Spc. Nathan A. Bird and Spc. Norman P. Portillo, both of Camp Walker’s Headquarters and Headquarters Detachment, 36th Signal Battalion, were on a routine maintenance support trip to Kunsan Air Base when they hit a small traffic jam on Highway 1.
As they crept forward, they realized the car stalled in the lane had been in some sort of accident.
It was “dented in pretty good,” said Bird. He said he “could see the right front passenger tire was … sideways, not upright.”
When the soldiers, and the two South Korean support personnel in the car with them, realized no one was assisting the accident victims, they jumped into action.
Portillo, the first to reach the window, said he was shocked by what he saw.
A passenger had flesh “about the size of a softball missing from his elbow” and was bleeding through the open fracture, he said.
Portillo used his uniform belt as a tourniquet while Bird removed his uniform T-shirt and pressed it to the wound to help stanch the flow of blood.
Both Bird and Portillo credit their military training for preparing them to react.
“I did have the initial shock,” Bird said, but “within half a second to a second my training did kick in. It’s part of the combat task training that we do with our unit.”
While they worked on the passenger, the South Korean workers helped translate, the soldiers said.

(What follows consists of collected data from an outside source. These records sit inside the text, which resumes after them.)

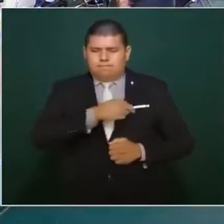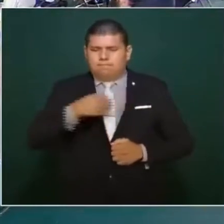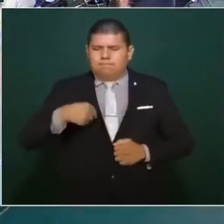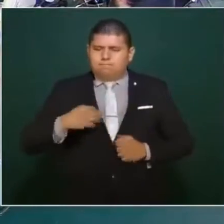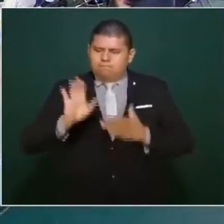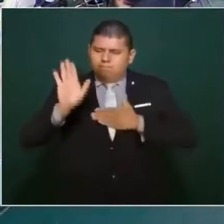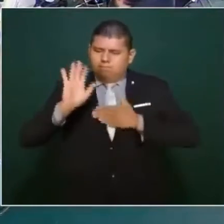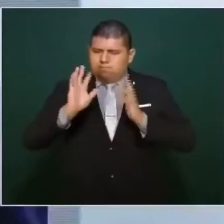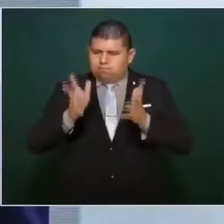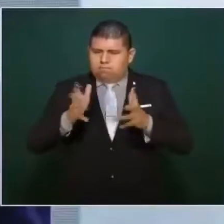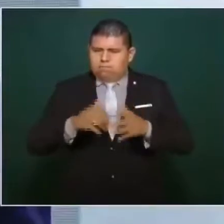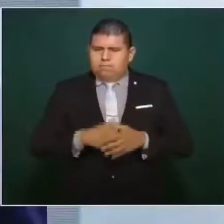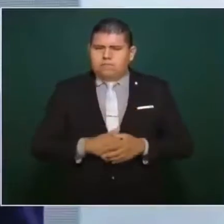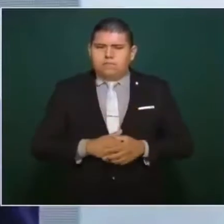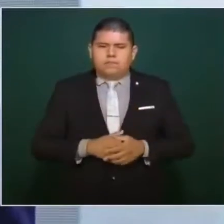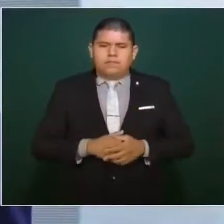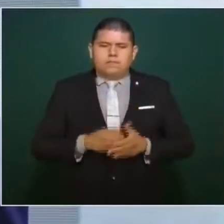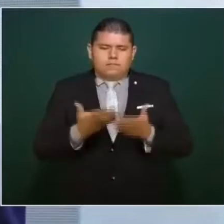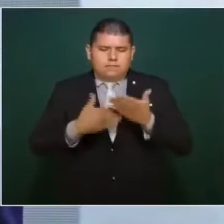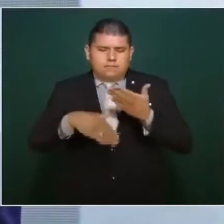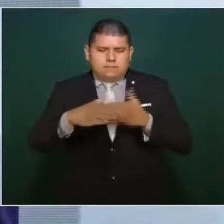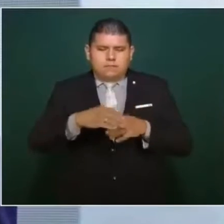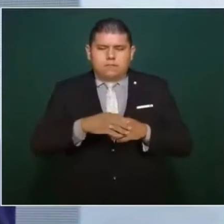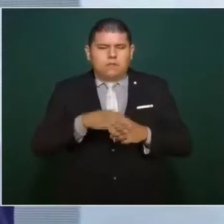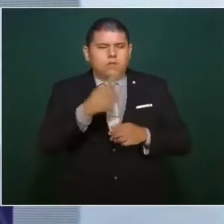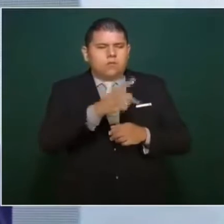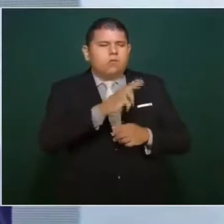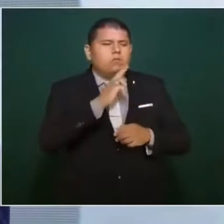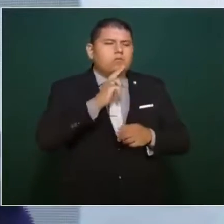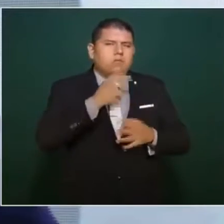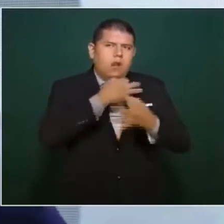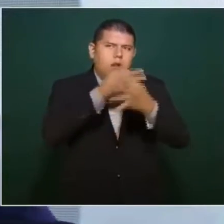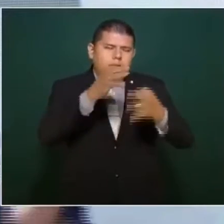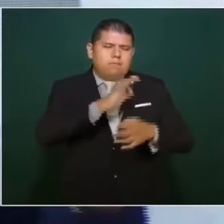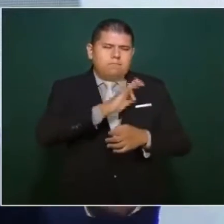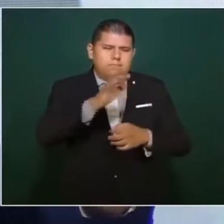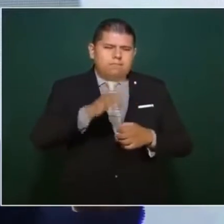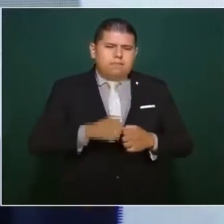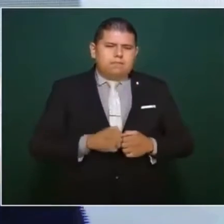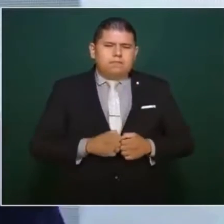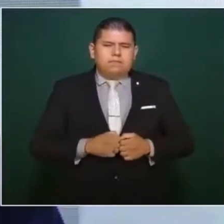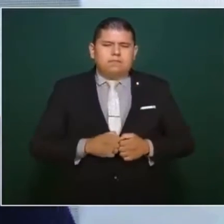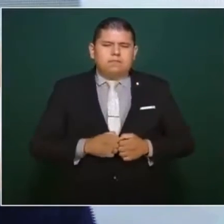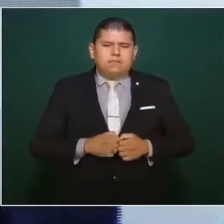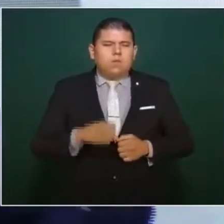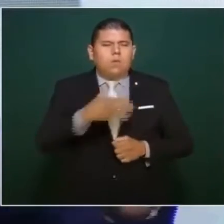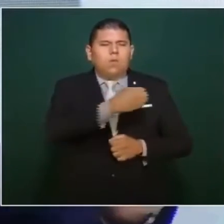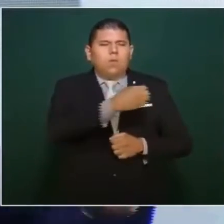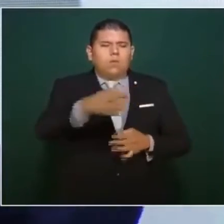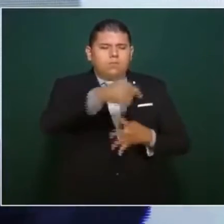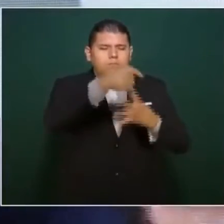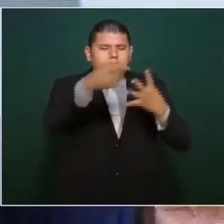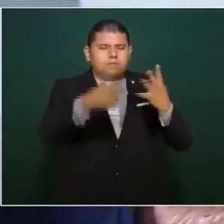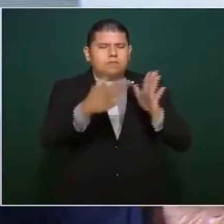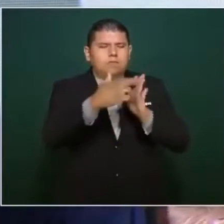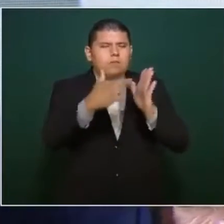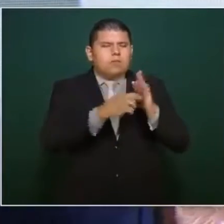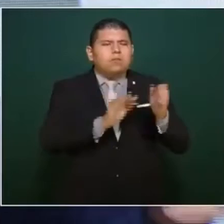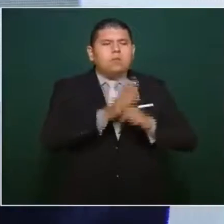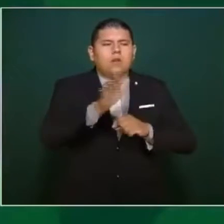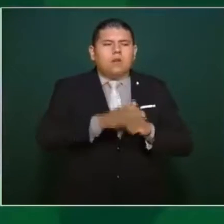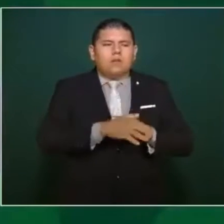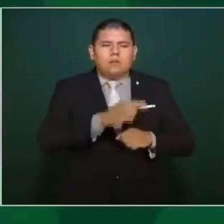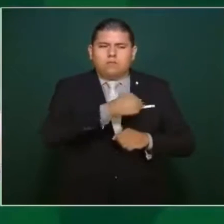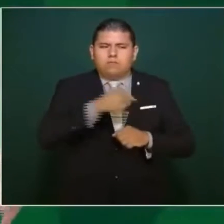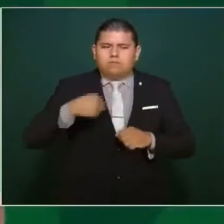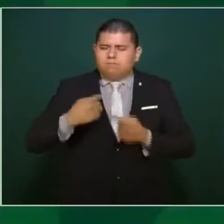puedes informar en tu programa, cuáles son las reglas, nos vamos a poner de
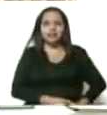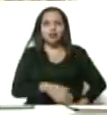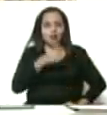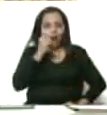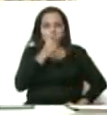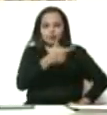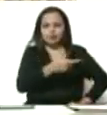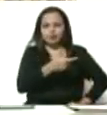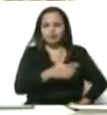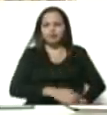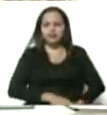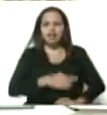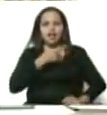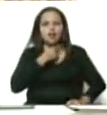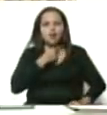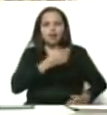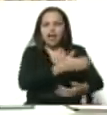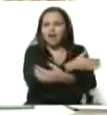Cariñoso, pues.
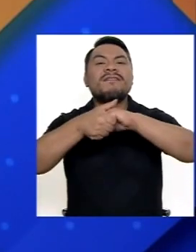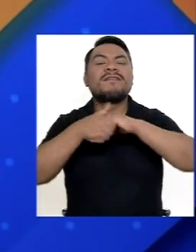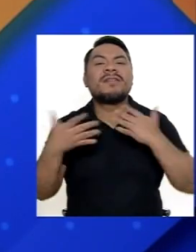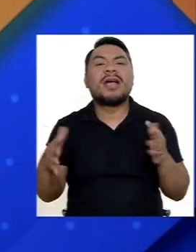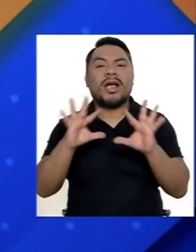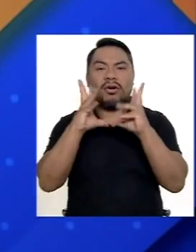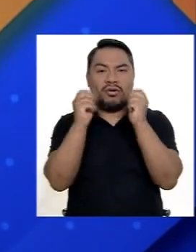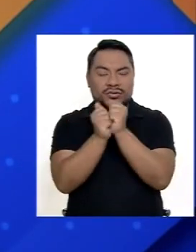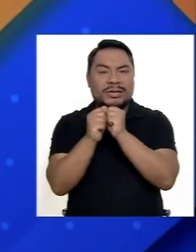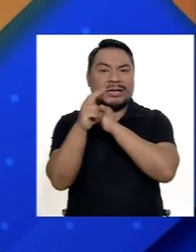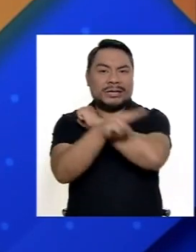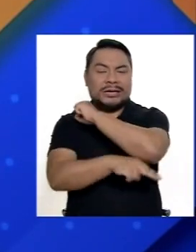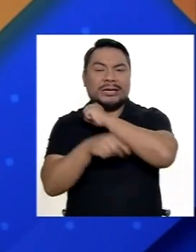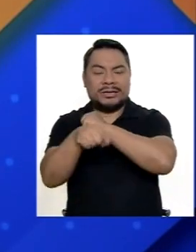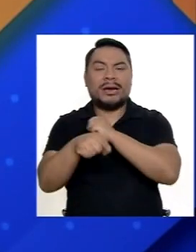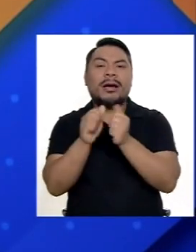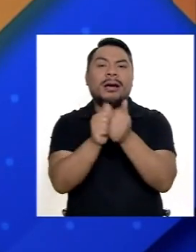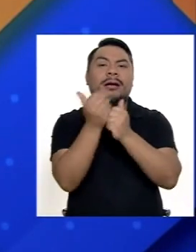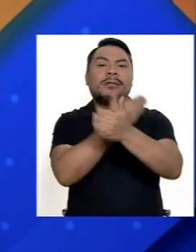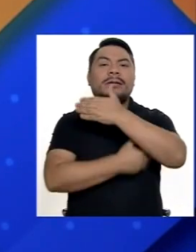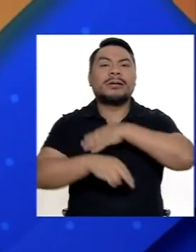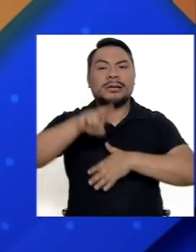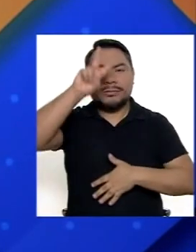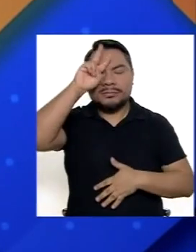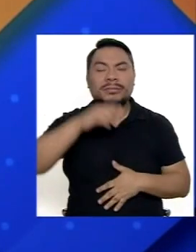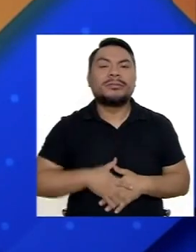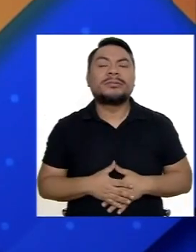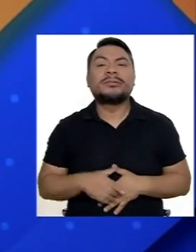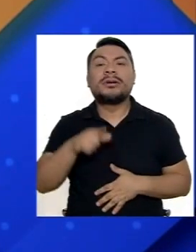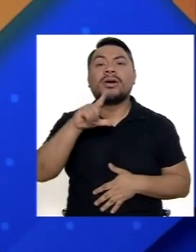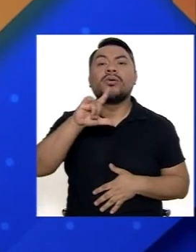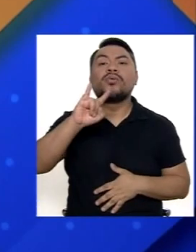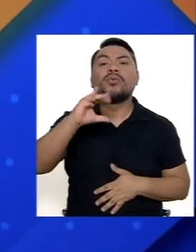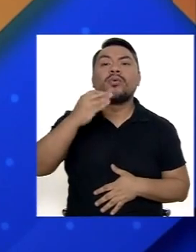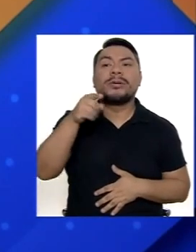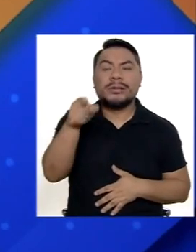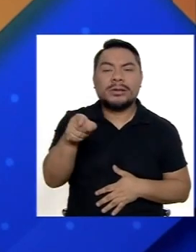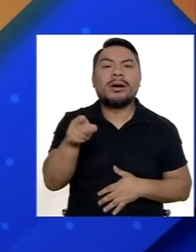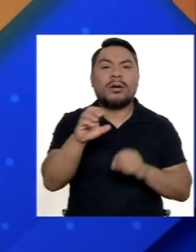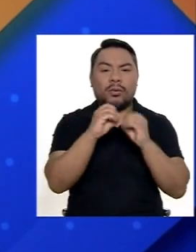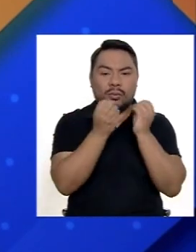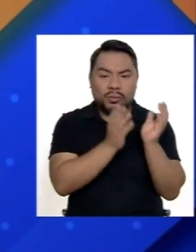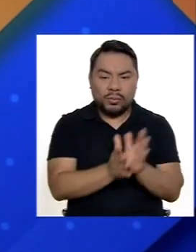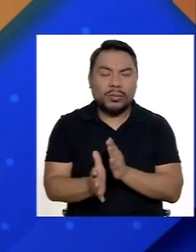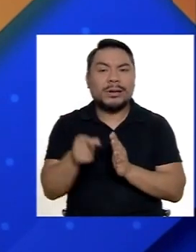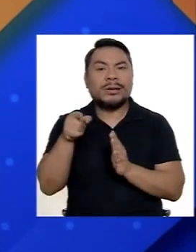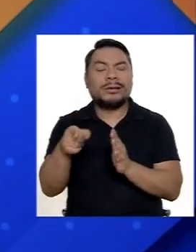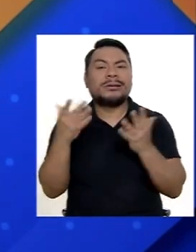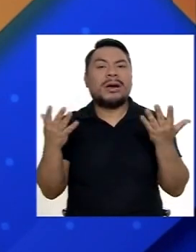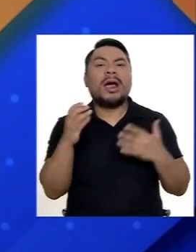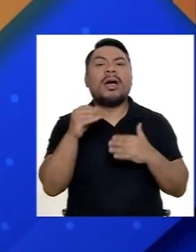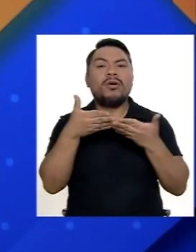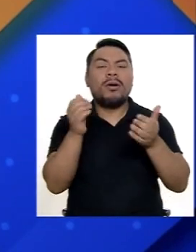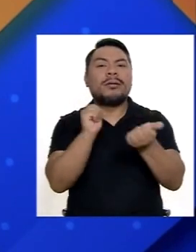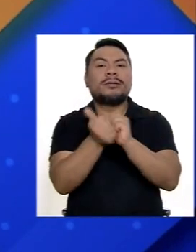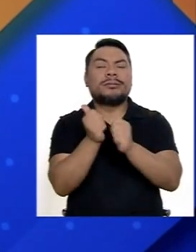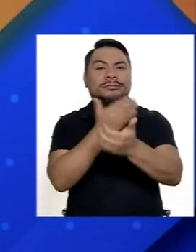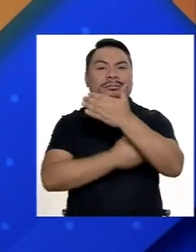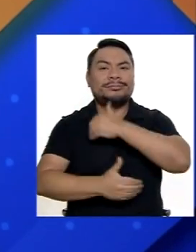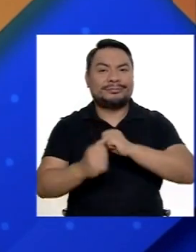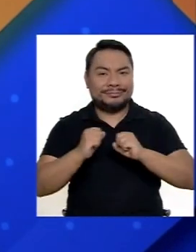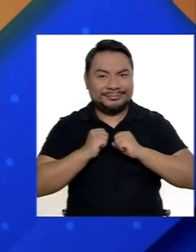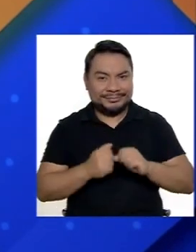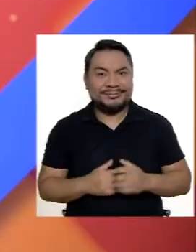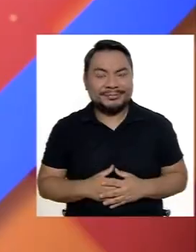Felicitaciones a la Asociación Nacional Paralímpica del Perú Y a Lucha Villar por la organización De este Open de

The driver and the other two passengers in the car were shaken up — “a couple of bruises here and there,” Portillo said.
Portillo said that the injured man understood immediately they were there to help.
He “saw the uniform” and “knew we could help,” Portillo said.
Rescue personnel arrived after 10 minutes, the soldiers said.
They spent a good chunk of the next three hours in the car discussing the incident.
Portillo said they talked about the “initial shock, the rush, the adrenaline.”
Capt. Robert Collins, company commander, said he was proud to learn his troops assisted at the scene and submitted them both for Army Achievement Medals.
“It felt good to know that we had a couple of soldiers trained well enough to react as they did,” he said.
The soldiers said the last thing they thought about was earning medals.
“We were just doing our job,” Portillo said. “Just helping out a fellow human being.”
Bird later phoned the news home to his family.
“My mother is very proud of me right now,” he said.